RECORDS TO PROCESS ->
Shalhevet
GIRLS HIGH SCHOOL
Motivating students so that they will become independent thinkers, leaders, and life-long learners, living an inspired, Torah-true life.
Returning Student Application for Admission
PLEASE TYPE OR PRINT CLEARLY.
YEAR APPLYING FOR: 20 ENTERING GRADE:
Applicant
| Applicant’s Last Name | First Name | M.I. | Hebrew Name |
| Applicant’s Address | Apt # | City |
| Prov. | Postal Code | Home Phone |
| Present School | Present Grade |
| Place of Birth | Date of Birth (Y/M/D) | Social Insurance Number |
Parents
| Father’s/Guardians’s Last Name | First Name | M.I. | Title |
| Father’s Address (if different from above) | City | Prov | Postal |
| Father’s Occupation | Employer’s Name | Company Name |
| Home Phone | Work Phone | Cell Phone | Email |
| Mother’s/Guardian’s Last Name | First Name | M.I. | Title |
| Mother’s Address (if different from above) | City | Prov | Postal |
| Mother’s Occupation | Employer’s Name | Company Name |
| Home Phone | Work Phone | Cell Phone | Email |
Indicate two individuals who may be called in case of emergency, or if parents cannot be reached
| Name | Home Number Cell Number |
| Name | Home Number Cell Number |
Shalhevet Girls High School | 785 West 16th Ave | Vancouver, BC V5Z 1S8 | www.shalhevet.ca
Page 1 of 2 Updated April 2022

---

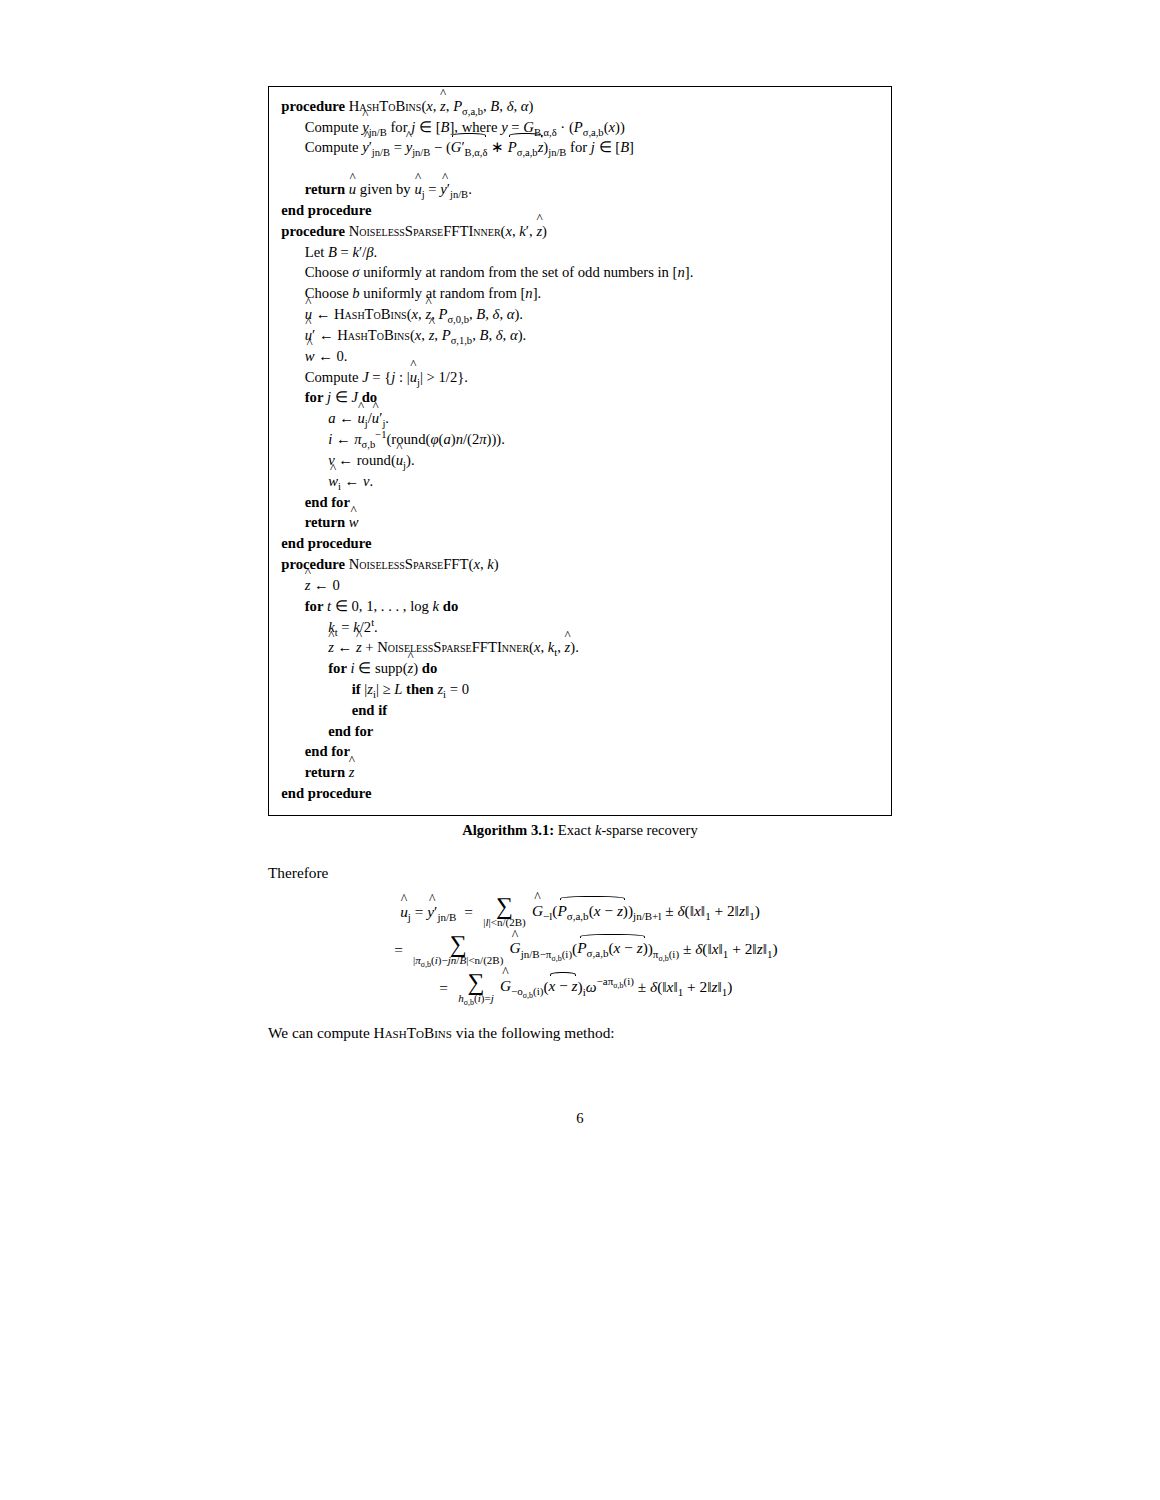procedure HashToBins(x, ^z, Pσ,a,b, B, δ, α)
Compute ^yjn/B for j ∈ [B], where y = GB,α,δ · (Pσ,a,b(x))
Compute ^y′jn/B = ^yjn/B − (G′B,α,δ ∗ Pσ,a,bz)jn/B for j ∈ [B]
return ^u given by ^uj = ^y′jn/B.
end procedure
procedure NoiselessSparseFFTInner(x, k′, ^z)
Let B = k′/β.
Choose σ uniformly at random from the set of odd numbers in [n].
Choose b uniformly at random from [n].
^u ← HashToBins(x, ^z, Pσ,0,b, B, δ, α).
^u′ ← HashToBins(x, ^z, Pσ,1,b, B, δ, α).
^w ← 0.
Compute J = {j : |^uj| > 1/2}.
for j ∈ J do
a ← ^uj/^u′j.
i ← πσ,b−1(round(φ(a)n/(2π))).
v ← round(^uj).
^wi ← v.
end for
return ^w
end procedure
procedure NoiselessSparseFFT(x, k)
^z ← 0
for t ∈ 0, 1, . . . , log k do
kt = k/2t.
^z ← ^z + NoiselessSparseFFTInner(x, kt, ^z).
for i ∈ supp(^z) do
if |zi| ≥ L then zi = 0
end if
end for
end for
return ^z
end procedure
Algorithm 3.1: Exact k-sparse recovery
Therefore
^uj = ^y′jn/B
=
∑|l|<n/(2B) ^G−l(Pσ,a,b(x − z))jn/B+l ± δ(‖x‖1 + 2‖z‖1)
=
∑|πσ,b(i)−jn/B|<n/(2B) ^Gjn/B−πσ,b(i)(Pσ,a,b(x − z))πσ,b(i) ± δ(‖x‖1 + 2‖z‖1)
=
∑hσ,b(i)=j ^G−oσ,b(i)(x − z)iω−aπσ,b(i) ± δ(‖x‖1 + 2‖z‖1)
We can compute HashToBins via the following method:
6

WORK INSTRUCTION -> Repeat, character for character, the lines of the material above from the line with "Father’s/Guardians’s Last Name" through the line with "Mother’s Occupation |".

REPLY ->
| Father’s/Guardians’s Last Name | First Name | M.I. | Title |
| Father’s Address (if different from above) | City | Prov | Postal |
| Father’s Occupation | Employer’s Name | Company Name |
| Home Phone | Work Phone | Cell Phone | Email |
| Mother’s/Guardian’s Last Name | First Name | M.I. | Title |
| Mother’s Address (if different from above) | City | Prov | Postal |
| Mother’s Occupation | Employer’s Name | Company Name |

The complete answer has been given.